Have you ever wanted to include a progress bar in a React project but you couldn’t find a simple resource to guide you in the right direction? Well, today is your lucky day! You won’t need to install a library, you won’t need to dissect complicated explanations — everything you need is right here. Let’s begin.
Step 1: Create a new component file and set up the appropriate imports.
You’ll want to be sure to include the react and styled-components imports as we will require them all throughout this process. Don’t forget to include the render and return method in the class component.
Step 2: Create the progress bar HTML components.
You’ll need to create two divs; an outer div and an inner div. The outer div will be the progress bar’s container and the inner div will fill up the container, bit by bit, to indicate the user’s current stage in your app. Divs can be created as consts between the import and the initial ‘class ProgressBar extends Component’ lines. This is where we make use of the styled-components import. It is important to note the use of back-ticks as we will be using a template literal to pass an expression that keeps track of the ProgressInTracker inner div. You’ll want to add some general styling to these divs so that we can see what’s going on with and without the inner div filling it up. To make things simpler, let’s focus on one div at a time.
The outer div. I have appropriately named mine Tracker. Once created and styled, you can incorporate the Tracker into the render, return section of the ProgressBar file. You’ll also want to import the ProgressBar component into your main App file in both the imports section and in the render, return section. You should now be able to see a bar on the screen.
The inner div. Another aptly named item is the ProgressInTracker div. This div will base its width (the progress meter) off of the percentage which will be passed as a prop through the main App file. The height should be 100% of the parent container and you should choose a contrasting colour from the outer div. I set the border-radius to be slightly smaller from the outer div and set up an animation on the width so that everything flows smoothly. Let’s pass the inner div into the Tracker tags that were previously set up, and set the percentage to 25 to make sure everything is working.
Step 3: Calculating the progression.
Now that the bones of the progress bar have been created, we’ll want to start sorting out how the inner div will get the instruction to start filling up. Head back into your main App file (or wherever you imported the ProgressBar component into) and set an initial state for percentage to the outer div (chances are, you want your progress bar to start at 0). Pass the state to the ProgressBar component in the render, return section.
Head back to your ProgressBar component file so that we can pass the percentage as props to the ProgressInTracker render, return section.
Step 4: Controlling the progress.
In the main App file, we’ll need to add a button to control when the progress bar starts to fill up by using the onClick function.
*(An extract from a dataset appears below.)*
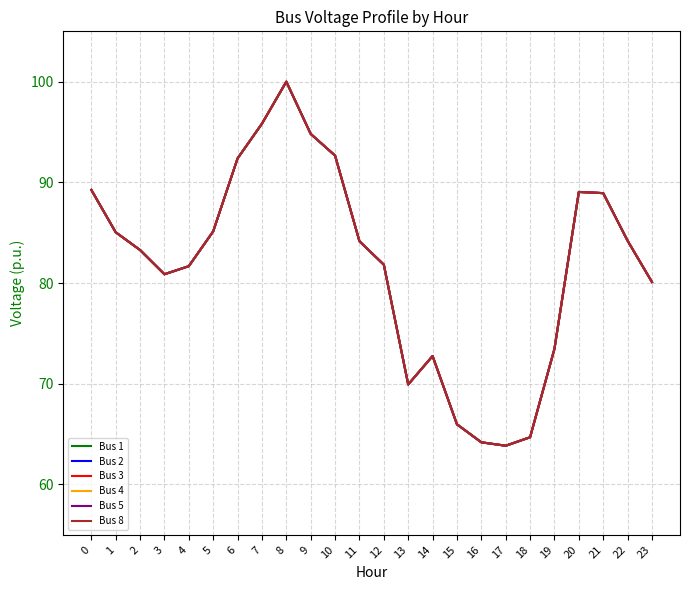

Does the chart have visible grid lines?

Yes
Within the onClick function, you’ll need to set the state of percentage to be equal to the initial state + X (however much you want the progress bar to increase by each time the button is clicked — I chose 25 as I have 4 steps for the user to complete on my app). Test it out — your inner div should be increasing by your defined amount.
Step 5: Error handling.
We all know someone who can be a little trigger happy with the mouse so we want to ensure that our progress bar will never surpass the width of its container when users click the button. In the ProgressBar file, we’ll need to set up a new function that can do the math for our lovely, little creation.
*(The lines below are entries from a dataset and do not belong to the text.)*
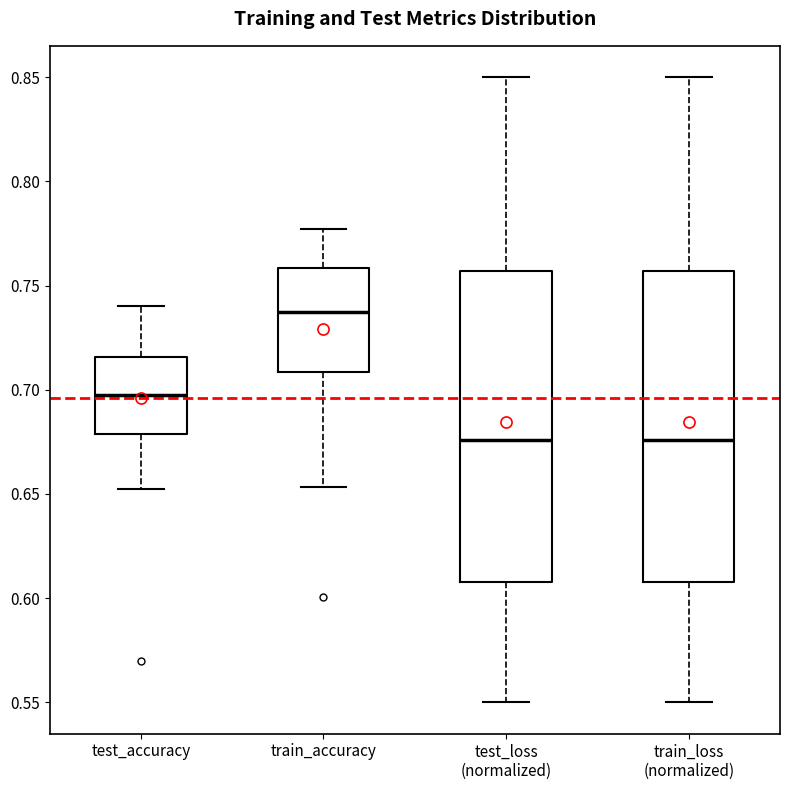

Reading left to right, read every box against the y-axis: the position of its median line, the range the box covers, and the ends of its whiskers. The values are not printed on the chart, so give them approximately, as read against the axis.

test_accuracy: median 0.695, box 0.680 to 0.715, whiskers 0.650 to 0.740
train_accuracy: median 0.735, box 0.710 to 0.760, whiskers 0.655 to 0.775
test_loss (normalized): median 0.675, box 0.610 to 0.755, whiskers 0.550 to 0.850
train_loss (normalized): median 0.675, box 0.610 to 0.755, whiskers 0.550 to 0.850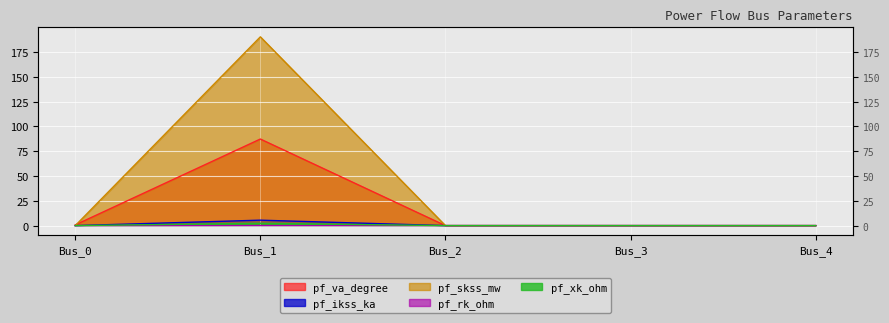

What is the difference between the maximum and minimum values in the pf_xk_ohm series?

2.3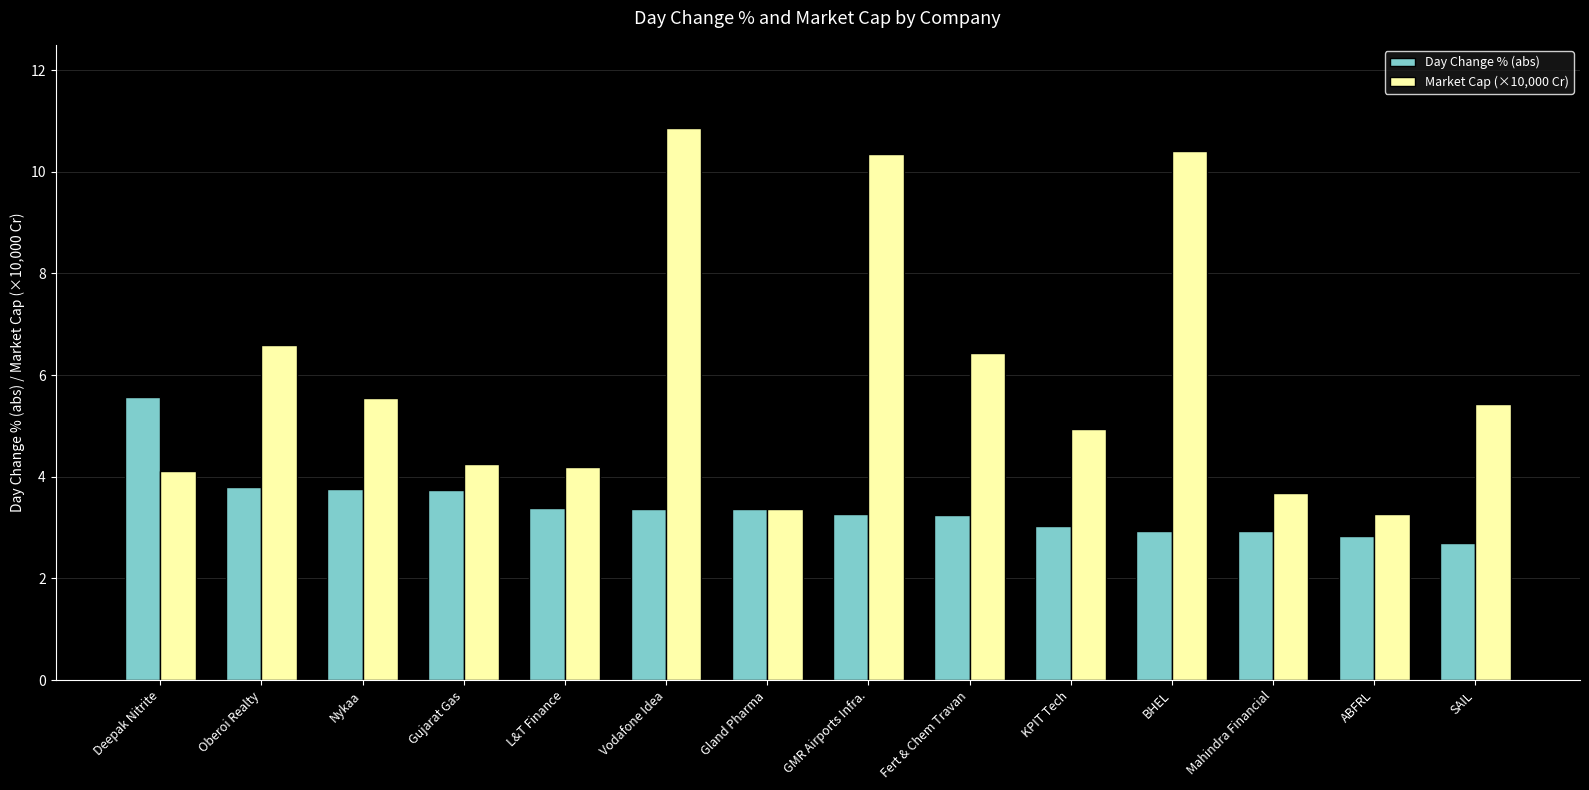

Which series has the largest total across all categories?

Market Cap (×10,000 Cr)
Let’s pass the function to our ProgressInTracker component so that the minimum value is 0, the value is the percentage at the time of the click and the maximum value is 100.
As we near the end of this journey, I would like to point out that you can easily add a ‘Previous’ button into the mix so that the progress bar has the ability to decrease. I know, we are getting really fancy over here but should you find the need for your progress bar to head in the reverse direction, simply add another button (à la step 4), give it the same function that you gave the Next button, and change the plus sign to a minus one. EASY PEASY.
Guess what? You did it! You should now have a fully functioning progress bar. I’m proud, you should be proud, we are all so very proud. Now you can incorporate this sleek feature into any project or app to keep your user organized and well-informed.